The features of the training system: Among the three indicators of the decision layer, the weight of the features of the training system ranks second with 19.32%. The training features of the MR system are, of course, important, and a training system with strong learning ability and a better immersive naturally has great superiority in the training effect. However, from the perspective of the development of extended reality, VR has realized a great immersive experience with the virtual environment, and AR has realized the interaction between the virtual world and the real world. The training equipment for this research is MR equipment (Hololens2), which integrates the advantages of VR and AR. The related technologies about the subjective experience (such as immersive) have matured. Therefore, the features of the training system are not the most important and unique point.
In order to distinguish the differences between VR training and MR training and to better highlight the advantages of MR, the influence of the common features of VR, AR and MR on the comprehensive evaluation are deliberately weakened. Therefore, the weight of the features of the training system in the comprehensive evaluation ranks second with 19.32%.

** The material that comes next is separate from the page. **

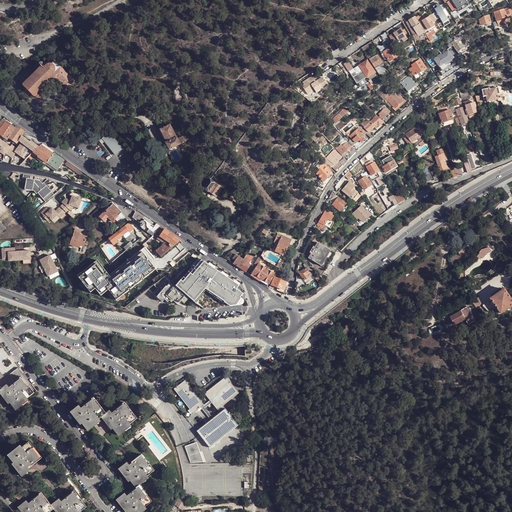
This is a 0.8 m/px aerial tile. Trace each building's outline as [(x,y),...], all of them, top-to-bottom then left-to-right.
[(450,0),(447,2),(453,12),(457,9),(459,11),(468,5),(467,3),(469,2),(467,0),(450,0)] [(432,14),(435,20),(439,18),(445,26),(450,23),(443,10),(445,9),(442,4),(440,6),(438,3),(436,5),(437,7),(434,9),(436,12),(432,14)] [(496,20),(499,26),(510,23),(509,18),(511,17),(511,12),(510,9),(508,9),(508,8),(504,10),(504,11),(495,13),(496,20)] [(424,30),(426,29),(425,26),(432,22),(435,20),(432,14),(422,20),(421,21),(422,21),(419,22),(424,30)] [(481,25),(491,22),(489,15),(486,16),(484,16),(479,19),(480,23),(480,24),(481,25)] [(414,27),(419,24),(415,17),(412,19),(410,20),(411,22),(410,23),(413,28),(414,27)] [(412,33),(412,34),(414,36),(418,34),(414,27),(413,28),(410,23),(411,22),(410,20),(406,23),(409,28),(412,33)] [(427,30),(434,26),(432,22),(425,26),(426,29),(427,30)] [(414,27),(418,34),(418,35),(424,32),(419,24),(414,27)] [(401,29),(389,36),(394,44),(401,39),(403,42),(407,39),(401,29)] [(451,43),(459,54),(467,49),(466,48),(469,46),(463,36),(460,37),(459,36),(454,39),(455,41),(451,43)] [(384,52),(383,52),(389,49),(388,48),(386,47),(385,45),(378,48),(381,54),(384,52)] [(389,49),(383,52),(384,52),(381,54),(385,60),(387,59),(388,60),(387,61),(388,62),(389,61),(390,64),(393,62),(391,60),(398,56),(393,46),(389,49)] [(448,51),(434,60),(441,71),(455,62),(448,51)] [(383,64),(384,64),(378,54),(372,58),(369,54),(367,55),(375,69),(383,64)] [(409,69),(413,75),(415,74),(416,74),(420,71),(425,68),(419,59),(411,64),(413,67),(409,69)] [(374,73),(375,73),(367,61),(367,60),(359,66),(362,70),(367,78),(374,73)] [(39,64),(41,67),(53,79),(54,80),(57,80),(58,79),(67,89),(74,82),(55,62),(51,65),(49,65),(47,65),(41,62),(39,64)] [(362,71),(362,70),(359,66),(353,69),(355,72),(356,74),(362,71)] [(34,97),(35,97),(36,97),(40,93),(53,79),(41,67),(37,71),(37,72),(33,76),(32,76),(28,80),(24,84),(23,85),(23,86),(26,89),(31,94),(34,97)] [(356,74),(355,72),(351,74),(360,88),(367,84),(369,82),(368,81),(367,78),(362,71),(356,74)] [(303,84),(301,85),(307,94),(314,90),(316,92),(328,84),(325,80),(324,81),(321,77),(317,80),(315,81),(314,80),(316,78),(314,74),(302,82),(303,84)] [(408,91),(416,85),(409,76),(401,83),(408,91)] [(483,99),(486,99),(487,101),(497,99),(498,99),(497,94),(496,88),(491,89),(489,89),(489,88),(481,90),(483,99)] [(459,93),(461,99),(468,96),(466,91),(459,93)] [(382,93),(380,95),(384,100),(389,96),(385,92),(383,94),(382,93)] [(395,108),(402,101),(395,94),(394,93),(387,99),(395,108)] [(468,115),(477,112),(474,102),(470,103),(469,100),(464,102),(466,108),(465,109),(467,115),(468,115)] [(461,125),(469,123),(467,115),(465,109),(464,106),(455,109),(458,117),(455,119),(457,124),(460,123),(461,125)] [(442,123),(452,119),(449,110),(446,111),(445,107),(440,109),(441,112),(439,113),(442,123)] [(347,112),(345,108),(336,116),(338,119),(339,119),(342,117),(347,112)] [(382,121),(390,112),(387,109),(383,112),(382,111),(379,113),(381,115),(380,116),(381,117),(380,119),(382,121)] [(378,126),(383,122),(382,121),(380,119),(377,116),(377,117),(375,118),(365,126),(364,127),(368,132),(370,130),(374,127),(377,124),(378,126)] [(9,138),(15,128),(6,121),(2,119),(1,121),(0,122),(0,134),(7,139),(9,138)] [(15,128),(9,138),(16,143),(18,140),(22,135),(25,131),(16,125),(15,128)] [(170,150),(180,145),(178,140),(177,138),(170,125),(160,130),(167,143),(166,143),(170,150)] [(363,126),(362,125),(359,127),(365,134),(366,133),(368,132),(364,127),(363,126)] [(356,143),(365,134),(359,127),(350,136),(352,138),(356,143)] [(374,135),(378,132),(376,129),(374,127),(370,130),(374,135)] [(411,142),(421,136),(415,128),(405,134),(406,136),(411,142)] [(110,133),(102,138),(115,155),(122,149),(110,133)] [(30,141),(22,135),(18,140),(21,143),(17,149),(15,151),(16,152),(25,159),(27,158),(33,151),(39,146),(31,140),(30,141)] [(15,151),(17,149),(12,144),(10,147),(0,138),(0,151),(4,154),(6,153),(12,157),(16,152),(15,151)] [(345,151),(351,146),(348,142),(347,141),(346,143),(341,147),(345,151)] [(391,151),(398,148),(396,142),(392,144),(393,145),(391,146),(391,147),(389,148),(391,151)] [(43,143),(41,145),(53,154),(55,152),(43,143)] [(297,150),(301,155),(308,148),(304,143),(297,150)] [(47,163),(53,154),(41,145),(39,146),(33,151),(38,155),(38,156),(47,163)] [(351,146),(345,151),(348,154),(354,148),(351,146)] [(434,157),(439,171),(449,168),(447,163),(444,164),(442,160),(446,159),(442,149),(436,151),(438,155),(434,157)] [(55,152),(53,154),(64,161),(65,159),(55,152)] [(57,170),(64,161),(53,154),(47,163),(57,170)] [(331,167),(339,159),(338,159),(341,156),(339,154),(337,155),(336,156),(335,155),(328,162),(331,166),(331,167)] [(471,171),(476,169),(471,154),(466,155),(468,161),(469,166),(471,171)] [(384,166),(393,161),(390,155),(382,160),(384,166)] [(33,163),(27,158),(25,159),(19,165),(30,168),(33,163)] [(83,172),(68,160),(66,164),(81,175),(83,172)] [(392,169),(396,166),(395,164),(393,161),(384,166),(382,167),(385,173),(389,170),(392,169)] [(377,172),(380,171),(374,162),(372,163),(366,166),(366,167),(370,174),(371,175),(377,172)] [(323,181),(331,172),(328,169),(326,167),(325,166),(324,165),(317,174),(323,181)] [(349,171),(345,176),(349,181),(353,177),(349,171)] [(371,175),(369,177),(372,181),(377,189),(385,185),(380,177),(377,172),(371,175)] [(414,172),(411,174),(416,186),(419,185),(417,179),(414,172)] [(26,182),(25,189),(34,190),(37,194),(38,192),(46,201),(52,196),(54,194),(44,182),(42,183),(40,180),(30,178),(31,175),(24,174),(23,178),(25,178),(27,179),(26,182)] [(364,190),(371,185),(367,178),(366,177),(358,182),(362,188),(363,189),(364,190)] [(216,197),(223,188),(219,186),(218,185),(210,179),(203,189),(208,192),(209,191),(216,197)] [(357,195),(358,194),(353,190),(354,188),(351,185),(352,184),(349,182),(342,190),(353,200),(357,195)] [(395,197),(398,204),(405,199),(401,192),(394,195),(395,197)] [(236,202),(238,198),(232,194),(229,198),(236,202)] [(332,205),(338,197),(336,195),(329,203),(332,205)] [(63,203),(60,206),(66,212),(69,209),(70,210),(74,206),(78,208),(82,198),(77,196),(75,200),(71,198),(70,201),(66,197),(62,201),(63,203)] [(340,212),(347,204),(338,197),(332,205),(340,212)] [(121,213),(122,212),(113,204),(111,206),(109,208),(108,207),(107,208),(108,209),(104,213),(103,213),(99,217),(103,221),(107,217),(116,225),(125,218),(121,213)] [(66,212),(60,206),(56,210),(54,209),(51,211),(49,209),(47,206),(41,212),(44,215),(43,216),(48,221),(50,218),(52,220),(57,215),(60,217),(66,212)] [(356,217),(357,216),(359,218),(362,222),(366,219),(367,219),(371,215),(369,212),(368,213),(368,212),(367,213),(361,206),(351,214),(353,216),(354,215),(356,217)] [(322,228),(323,229),(323,228),(324,226),(326,223),(329,225),(330,225),(331,223),(331,221),(333,217),(332,215),(328,213),(325,212),(317,225),(318,226),(322,228)] [(141,228),(153,236),(155,233),(156,233),(160,226),(153,220),(151,223),(145,219),(141,224),(140,226),(142,227),(141,228)] [(134,228),(130,222),(109,239),(113,245),(115,244),(118,241),(117,239),(122,235),(124,238),(130,233),(129,232),(134,228)] [(164,229),(160,226),(156,233),(160,236),(164,229)] [(170,232),(164,229),(160,236),(164,239),(165,239),(170,232)] [(82,246),(83,246),(87,237),(84,236),(79,234),(75,232),(74,232),(70,244),(76,247),(76,246),(77,244),(80,245),(82,246)] [(181,240),(170,232),(165,239),(163,243),(161,245),(160,246),(156,251),(160,256),(181,240)] [(151,242),(157,235),(155,233),(153,236),(150,239),(149,240),(151,242)] [(278,245),(282,235),(278,233),(274,243),(278,245)] [(287,246),(288,243),(290,244),(292,239),(282,235),(278,245),(275,251),(283,255),(287,246)] [(296,248),(300,241),(294,238),(290,245),(296,248)] [(320,266),(329,250),(317,243),(308,259),(320,266)] [(477,251),(480,257),(493,252),(490,245),(477,251)] [(31,260),(30,251),(15,252),(14,248),(1,250),(0,250),(0,260),(9,262),(23,260),(31,260)] [(97,260),(77,276),(96,299),(104,294),(112,304),(156,269),(141,250),(109,275),(97,260)] [(324,274),(335,254),(329,250),(320,266),(317,270),(324,274)] [(246,272),(251,265),(246,261),(250,255),(248,253),(243,260),(238,267),(246,272)] [(58,271),(50,255),(40,260),(43,265),(46,271),(48,276),(58,271)] [(238,267),(243,260),(238,256),(236,255),(233,259),(235,261),(233,264),(238,267)] [(176,276),(170,281),(185,293),(194,302),(204,290),(230,307),(239,306),(242,305),(243,302),(242,300),(241,298),(244,295),(237,290),(240,286),(201,259),(189,272),(186,270),(179,279),(176,276)] [(259,264),(253,273),(256,275),(262,279),(267,270),(259,264)] [(310,276),(311,275),(309,272),(306,268),(305,269),(304,267),(303,266),(299,269),(298,271),(300,273),(299,273),(300,275),(301,276),(304,280),(310,276)] [(274,274),(267,270),(262,279),(269,283),(274,274)] [(184,295),(185,293),(170,281),(165,276),(154,284),(160,290),(155,296),(164,303),(166,301),(169,303),(170,302),(173,303),(176,300),(181,304),(182,302),(185,304),(189,299),(184,295)] [(285,284),(286,282),(275,277),(272,284),(271,284),(277,287),(276,290),(282,292),(283,290),(285,284)] [(511,299),(505,289),(498,294),(492,298),(491,298),(501,313),(511,306),(511,305),(511,299)] [(204,310),(230,307),(204,290),(194,302),(204,310)] [(469,306),(461,310),(461,311),(451,317),(455,324),(465,319),(468,324),(476,320),(469,306)] [(4,376),(0,370),(0,384),(1,386),(6,382),(8,385),(11,382),(11,381),(20,375),(20,376),(28,385),(22,390),(26,395),(33,390),(29,384),(30,382),(18,365),(4,376)] [(15,407),(28,397),(26,395),(22,390),(28,385),(20,376),(11,382),(8,385),(6,382),(1,386),(0,387),(0,391),(7,401),(9,400),(15,407)] [(226,376),(205,393),(211,400),(212,402),(218,409),(239,392),(226,376)] [(175,389),(194,412),(202,407),(204,405),(204,404),(185,380),(175,389)] [(87,428),(100,418),(99,416),(94,411),(100,406),(92,396),(83,403),(80,405),(78,402),(69,409),(79,422),(81,421),(87,428)] [(124,415),(130,410),(123,401),(114,408),(111,410),(109,408),(105,411),(100,415),(110,426),(112,425),(118,433),(131,423),(129,421),(124,415)] [(100,415),(105,411),(101,405),(100,406),(94,411),(99,416),(100,415)] [(202,407),(212,420),(214,418),(205,407),(204,405),(202,407)] [(198,431),(210,446),(238,424),(226,408),(214,418),(212,420),(198,431)] [(136,415),(132,409),(130,410),(124,415),(129,421),(136,415)] [(28,439),(21,444),(25,450),(32,446),(33,445),(28,439)] [(30,462),(39,456),(32,446),(25,450),(21,444),(19,442),(6,452),(13,460),(11,461),(21,473),(29,467),(27,465),(30,462)] [(196,443),(185,447),(191,463),(202,459),(196,443)] [(141,467),(148,462),(140,453),(131,460),(128,462),(126,459),(117,466),(127,479),(129,478),(135,485),(137,483),(148,475),(146,473),(141,467)] [(153,467),(149,461),(148,462),(141,467),(146,473),(153,467)] [(129,511),(137,511),(145,506),(144,504),(139,498),(145,493),(137,483),(135,485),(126,491),(124,489),(115,497),(125,510),(127,509),(129,511)] [(78,511),(80,511),(79,509),(75,504),(80,499),(72,490),(64,496),(60,498),(58,496),(50,502),(53,506),(57,511),(78,511)] [(46,511),(42,506),(47,500),(39,491),(31,498),(28,501),(25,498),(17,504),(22,511),(46,511)] [(151,498),(146,492),(145,493),(139,498),(144,504),(151,498)] [(178,498),(176,502),(178,503),(177,506),(182,510),(186,503),(178,498)] [(86,504),(81,499),(80,499),(75,504),(79,509),(86,504)] [(42,506),(46,511),(53,506),(50,502),(48,500),(47,500),(42,506)]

The features of the trainees: Among the three indicators of the decision layer, the weight of the features of the trainees is the least, only 8.33%. The goal of this study was to evaluate the MR seismic retrofitting training system, which focuses on the comprehensive evaluation of the training experience and the effectiveness of the training system. Therefore, the features of the training system and interactive experience are more important than the features of the trainees. For the effectiveness of the training system, the trainees in this paper have the same ages, theoretical basis and retrofitting experience; there is little difference in trainees’ features. Thus, the weight of the features of trainees in the comprehensive evaluation is the least.